“当然要练习啊。”
幸子女士露出颇为微妙的笑容。
“你不会以为木屐这种东西,穿起来很舒服吧?”
一刻钟后,练习开始。
木屐是从客房后面的仓库里找的,一双高齿木屐,一双黑履木屐。
南目那音上辈子倒是穿过夹板拖鞋——
现下试了试,发现木头底不管是重量还是韧性,似乎都被塑料吊打。
就,正常人,穿正常的鞋,袜子有哪里折到了,都会觉得不舒服。
何况搭配木屐的足袋,本身并不跟脚。
南目那音勉强走了两步,重新坐下,试图把足袋脱掉。
师母:“不行哦,不穿足袋就穿木屐的话——”
她手一顿,懂了。
“会失礼吗?”
师母说不。
“会磨脚。
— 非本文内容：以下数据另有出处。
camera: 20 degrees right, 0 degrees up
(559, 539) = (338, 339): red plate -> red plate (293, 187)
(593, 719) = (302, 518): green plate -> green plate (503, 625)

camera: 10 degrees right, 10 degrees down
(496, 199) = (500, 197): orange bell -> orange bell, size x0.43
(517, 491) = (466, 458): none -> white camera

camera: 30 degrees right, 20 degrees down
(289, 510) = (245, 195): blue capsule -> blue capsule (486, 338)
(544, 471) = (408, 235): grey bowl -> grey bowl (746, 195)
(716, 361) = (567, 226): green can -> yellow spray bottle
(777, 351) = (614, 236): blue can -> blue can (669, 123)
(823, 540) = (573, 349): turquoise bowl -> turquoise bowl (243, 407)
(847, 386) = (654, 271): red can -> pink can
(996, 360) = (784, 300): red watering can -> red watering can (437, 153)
”
师母又想了想,说算了。
“以后穿高跟鞋也磨脚的,练一练习惯了就好。”
南目那音:……
她在接下来的几天里,断断续续的试了好几次,虔诚希望自己能长到一米七以上——
在日本,女性超过这个身高,就需要在生活中进行一些瞒报了,剪头发都不好剪增高颅顶的发型。
那时,绝对不会有人要求她穿高跟鞋的。
如此这般,又过了大半个月。
在漫山遍野的花都竞相开放的时候,南目那音的收养流程走完了。
她拿着崭新的住民票,觉得自己似乎什么都没做——
不。
感觉师父师母也没有去专门机构办过什么手续。
但完成就是完成了。
新的户籍资料上,双方不是父母子女的关系,但师父师母确实成了她的第一监护人。
幸子女士说:“之后还有一些琐事,清舟会处理,我今天来是想问,小南你要改名字吗?”
南目那音想了想,说:“不用。”
师母没再追问,反而说起了关于塔矢亮的事情。
“小南和亮君,之前是好朋友吗?”
南目那音顿了下,觉得:“……不算吧?”
语气游移不定的。
师母仔细辨认了一下她的表情,嗯了一声,说:“那以后算一下吧。”
“我们两家关系很好的,他姑且也算是你半个师弟了。”
南目那音点头。
“我知道了。”
师母又说:“之前在一起下棋,现在你先一步‘退出’了,又好几个月没有联系,听着是有点失礼了。”
她好脾气的拍了下手。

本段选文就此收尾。